Kahramanmaraş’taki Ördekdede köyünde, köylülerin “Beyaz Saray” olarak adlandırdıkları üç katlı Süslü Apartmanı depremde yerle bir olurken, sahibi Ali Süslü müteahhitin “9 şiddetindeki depreme dayanır” dediği binanın enkazında can verdi.
11 ilde büyük yıkıma neden olan depremde, müteahitlere yönelik eksik malzeme ve demir kullanıldığı iddialarına bir yenisi de 200 haneli 500 nüfuslu Ördekdede köyünde çöken üç katlı bina eklendi. Ali- İbrahim Süslü kardeşlerin büyük paralar harcayarak dillere destan yaptırdıkları bina, aileye mezar oldu.
ASANSÖRLÜ, JAKUZİLİ
Çiftçilik yapan 61 yaşındaki Ali Süslü’nün köyde bugüne kadar benzeri olmayan bir konut yapmak için 2019 yılında başvurduğu müteahit Salman Bakay, inşaatın kabasını bitirdikten sonra aileyi iki yıl oyaladı. İkili arasında sorunlar yaşanınca binanın ince işleri başka bir firmaya yaptırıldı.

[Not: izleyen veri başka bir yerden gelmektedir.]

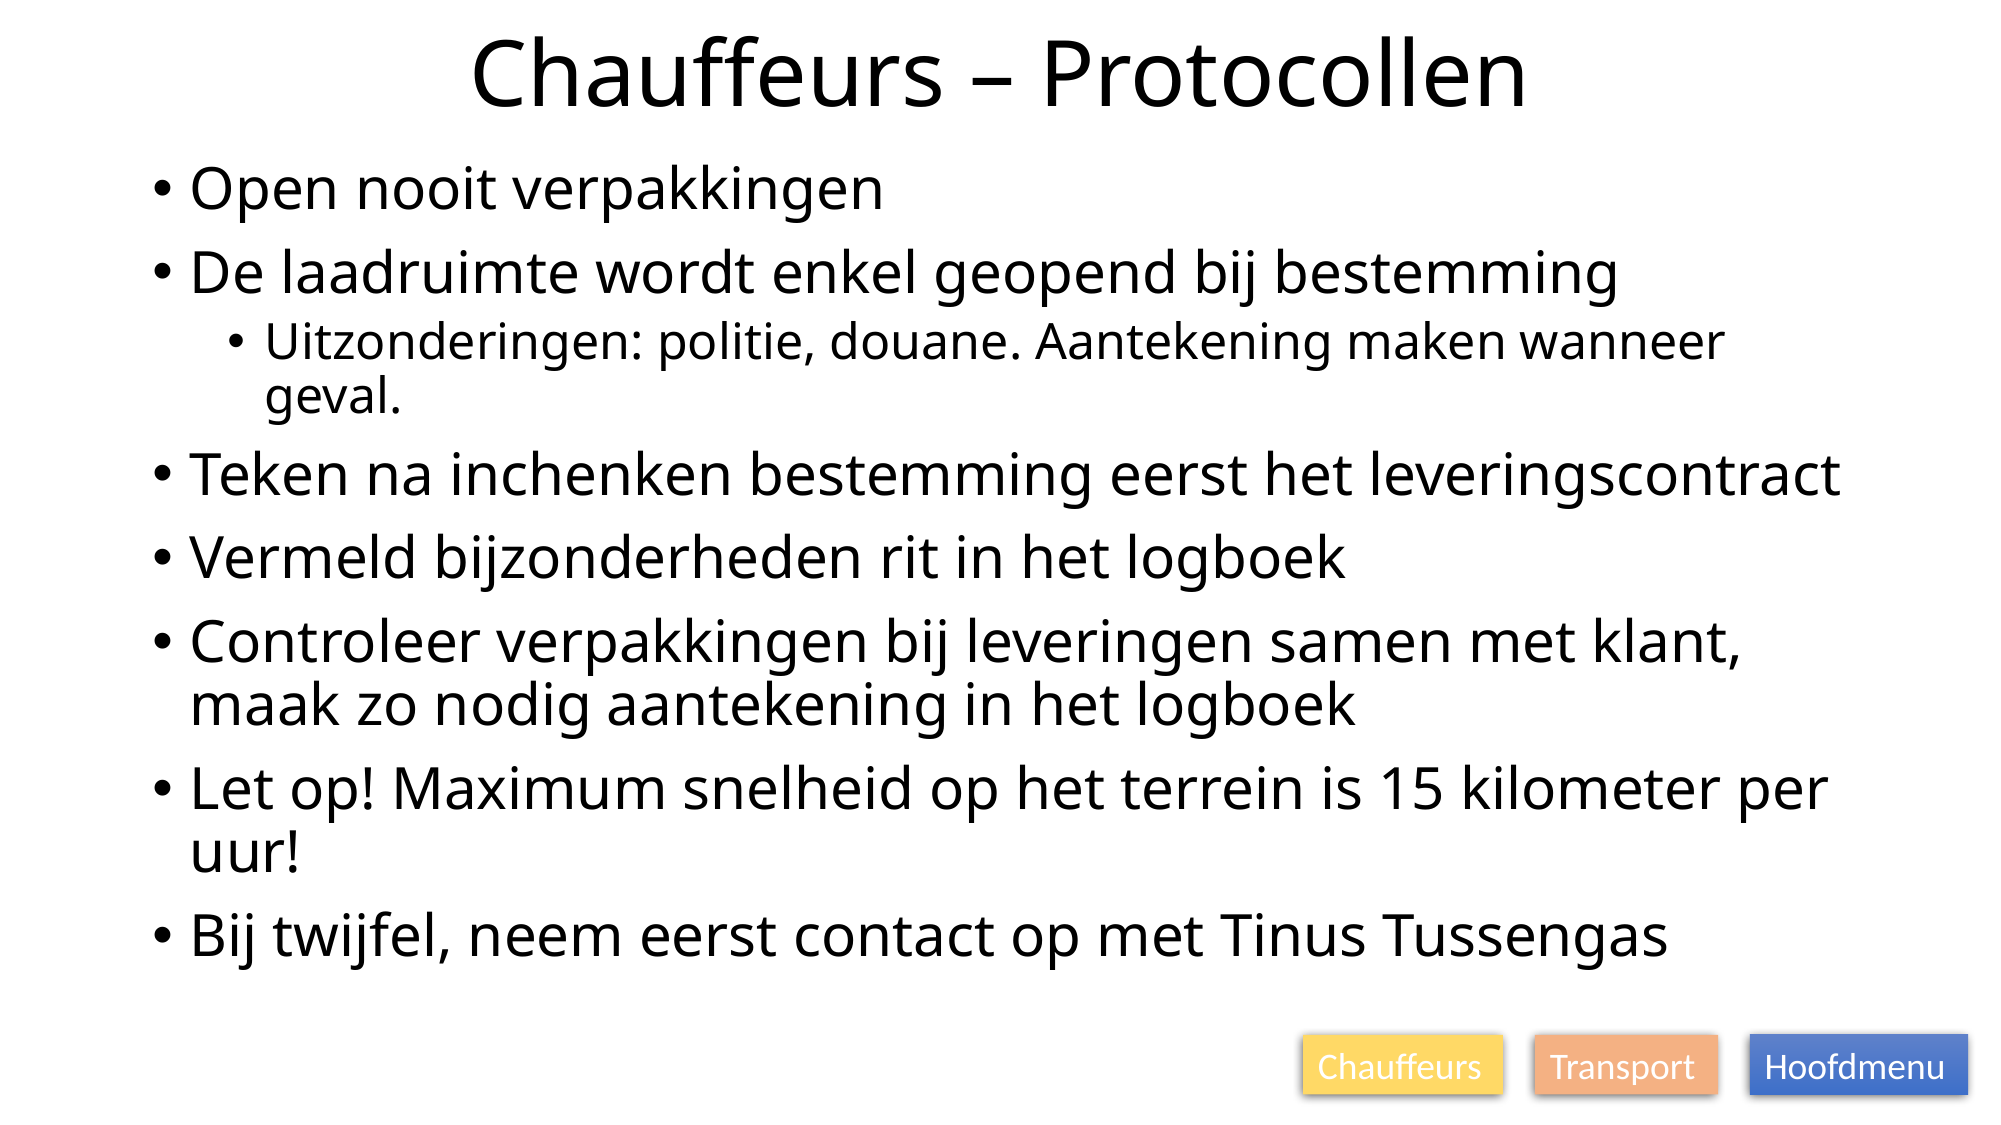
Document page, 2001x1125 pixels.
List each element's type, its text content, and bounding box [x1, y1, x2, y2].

Binanın ince işlerini başka bir firmaya yaptıran Ali Süslü, yaşlı annesi için üç katlı binaya asansör yaptı. Dairelerin içini de jakuzi dahil her türlü konforla döşetti. Görüntüsü nedeniyle köylülerin “Beyaz Saray” adını verdikleri binaya Süslü Ailesi yaklaşık üç ay önce taşındı. İlk büyük depremde yerle bir olan binadan anne Hanife, ailenin kızı Manolya ile İbrahim Süslü sağ çıktı. Ali Süslü ise çöken beton parçasının kafasına düşmesi nedeniyle yaşamını yitirdi.
5 MİLYON TL MASRAF
Bölgenin deprem hattında olması nedeniyle müteahhit Salman Bakay ile oğlu Cem Bakay’dan sağlam bir bina istediklerini özellikle vurguladıklarını belirten İbrahim Süslü, şunları söyledi:
“Müteahhit bize sürekli, ‘beş kat da yapsan, yedi kat da yapsan 9 şiddetinde deprem de olsa bu binaya bir şey olmaz’ dedi. Biz eve o kadar güvendik ki yıkılacağı hiç bir zaman aklımızın ucundan geçmedi. Ölüme sebebiyet verdiği gerekçesiyle müteahhit hakkında dava açacağız. Eve 5 milyon masraf yaptık. Hayrını göremedik, bir de kurban verdik.”
‘O EVDE OTURSAYDIK BELKİ DE HAYATTAYDI’
Gösterişli binadan önce ağabeyi ile köy evi olarak tabir edilen iki binada yıllarca yaşadıklarını anlatan İbrahim Süslü, şöyle konuştu:
“Yığma, tek katlı iki evimiz, üstümüze yıkılır diye korkuyorduk. İki şiddetli deprem geçirdik iki ev de sağlam çıktı. Orada yaşamaya devam etseydik bugün belki ağabeyim Ali hayatta olacaktı.”